Dataset entries:
* * *
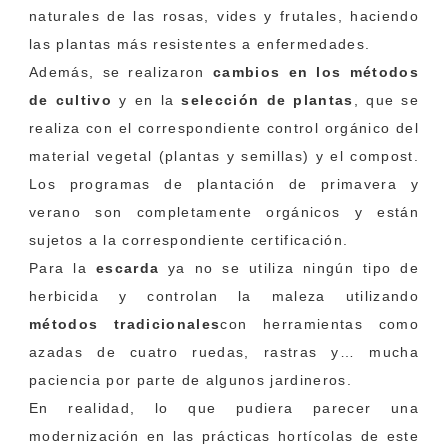
naturales de las rosas, vides y frutales, haciendo
las plantas más resistentes a enfermedades.
Además, se realizaron
cambios en los métodos
de cultivo
y en la
selección de plantas
, que se
realiza con el correspondiente control orgánico del
material vegetal (plantas y semillas) y el compost.
Los programas de plantación de primavera y
verano son completamente orgánicos y están
sujetos a la correspondiente certificación.
Para la
escarda
ya no se utiliza ningún tipo de
herbicida y controlan la maleza utilizando
métodos tradicionales
con herramientas como
azadas de cuatro ruedas, rastras y… mucha
paciencia por parte de algunos jardineros.
En realidad, lo que pudiera parecer una
modernización en las prácticas hortícolas de este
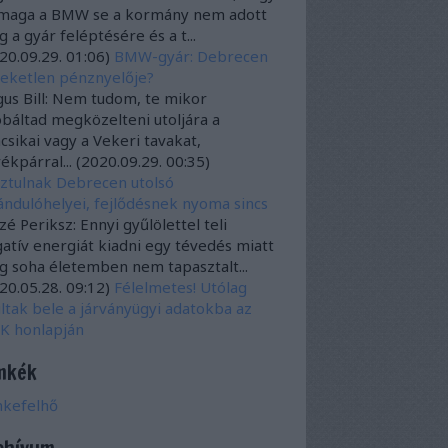
 maga a BMW se a kormány nem adott
 a gyár feléptésére és a t...
20.09.29. 01:06
)
BMW-gyár: Debrecen
eketlen pénznyelője?
us Bill:
Nem tudom, te mikor
báltad megközelteni utoljára a
csikai vagy a Vekeri tavakat,
ékpárral...
(
2020.09.29. 00:35
)
ztulnak Debrecen utolsó
ándulóhelyei, fejlődésnek nyoma sincs
é Periksz:
Ennyi gyűlölettel teli
atív energiát kiadni egy tévedés miatt
 soha életemben nem tapasztalt...
20.05.28. 09:12
)
Félelmetes! Utólag
ltak bele a járványügyi adatokba az
K honlapján
mkék
mkefelhő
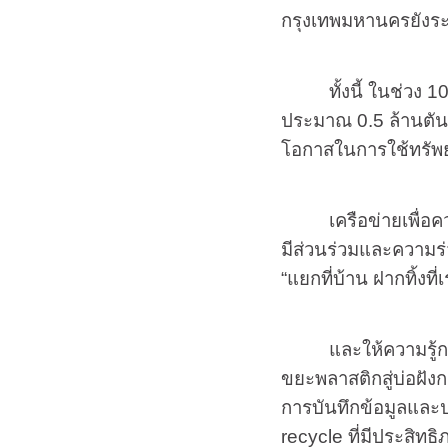
กรุงเทพมหานครยังระบ
ทั้งนี้ ในช่วง
ประมาณ 0.5 ล้านตัน ส
โอกาสในการใช้ทรัพย
เครือข่ายเพื่
มีส่วนร่วมและความร
“แยกที่บ้าน ฝากทิ้งที่เ
และให้ความรู้
ขยะพลาสติกสู่บ่อฝั
การบันทึกข้อมูลและ
recycle
ที่มีประสิทธ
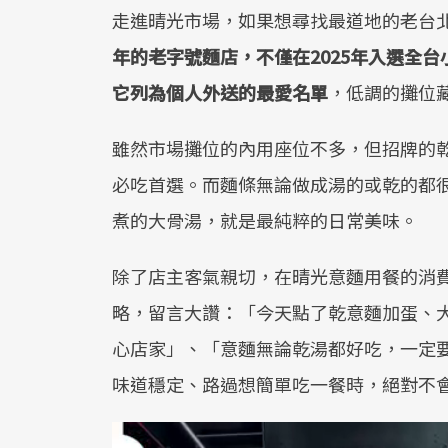
走進晴光市場，如果想尋找最道地的老台
年的老字號麵店，不僅在2025年入選全台
它列為個人外送的最愛名單
，低調的攤位
雖然市場攤位的內用座位不多，但招牌的
必吃首選。而麵條無論做成湯的或乾的都
煮的大骨湯，就是最純粹的日常美味。
除了店主客氣親切，在晴光意麵用餐的消
略，留言大讚：「今天點了乾意麵加蛋、大
心店家」、「意麵無論乾湯都好吃，一定
味道穩定、路過想簡單吃一餐時，絕對不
* * *
Exercise aim:
Reproduce the data above word for word, but leave the images out.

Problem solution:
naturales de las rosas, vides y frutales, haciendo
las plantas más resistentes a enfermedades.
Además, se realizaron
cambios en los métodos
de cultivo
y en la
selección de plantas
, que se
realiza con el correspondiente control orgánico del
material vegetal (plantas y semillas) y el compost.
Los programas de plantación de primavera y
verano son completamente orgánicos y están
sujetos a la correspondiente certificación.
Para la
escarda
ya no se utiliza ningún tipo de
herbicida y controlan la maleza utilizando
métodos tradicionales
con herramientas como
azadas de cuatro ruedas, rastras y… mucha
paciencia por parte de algunos jardineros.
En realidad, lo que pudiera parecer una
modernización en las prácticas hortícolas de este
 maga a BMW se a kormány nem adott
 a gyár feléptésére és a t...
20.09.29. 01:06
)
BMW-gyár: Debrecen
eketlen pénznyelője?
us Bill:
Nem tudom, te mikor
báltad megközelteni utoljára a
csikai vagy a Vekeri tavakat,
ékpárral...
(
2020.09.29. 00:35
)
ztulnak Debrecen utolsó
ándulóhelyei, fejlődésnek nyoma sincs
é Periksz:
Ennyi gyűlölettel teli
atív energiát kiadni egy tévedés miatt
 soha életemben nem tapasztalt...
20.05.28. 09:12
)
Félelmetes! Utólag
ltak bele a járványügyi adatokba az
K honlapján
mkék
mkefelhő
กรุงเทพมหานครยังระบ
ทั้งนี้ ในช่วง
ประมาณ 0.5 ล้านตัน ส
โอกาสในการใช้ทรัพย
เครือข่ายเพื่
มีส่วนร่วมและความร
“แยกที่บ้าน ฝากทิ้งที่เ
และให้ความรู้
ขยะพลาสติกสู่บ่อฝั
การบันทึกข้อมูลและ
recycle
ที่มีประสิทธ
走進晴光市場，如果想尋找最道地的老台
年的老字號麵店，不僅在2025年入選全台
它列為個人外送的最愛名單
，低調的攤位
雖然市場攤位的內用座位不多，但招牌的
必吃首選。而麵條無論做成湯的或乾的都
煮的大骨湯，就是最純粹的日常美味。
除了店主客氣親切，在晴光意麵用餐的消
略，留言大讚：「今天點了乾意麵加蛋、大
心店家」、「意麵無論乾湯都好吃，一定
味道穩定、路過想簡單吃一餐時，絕對不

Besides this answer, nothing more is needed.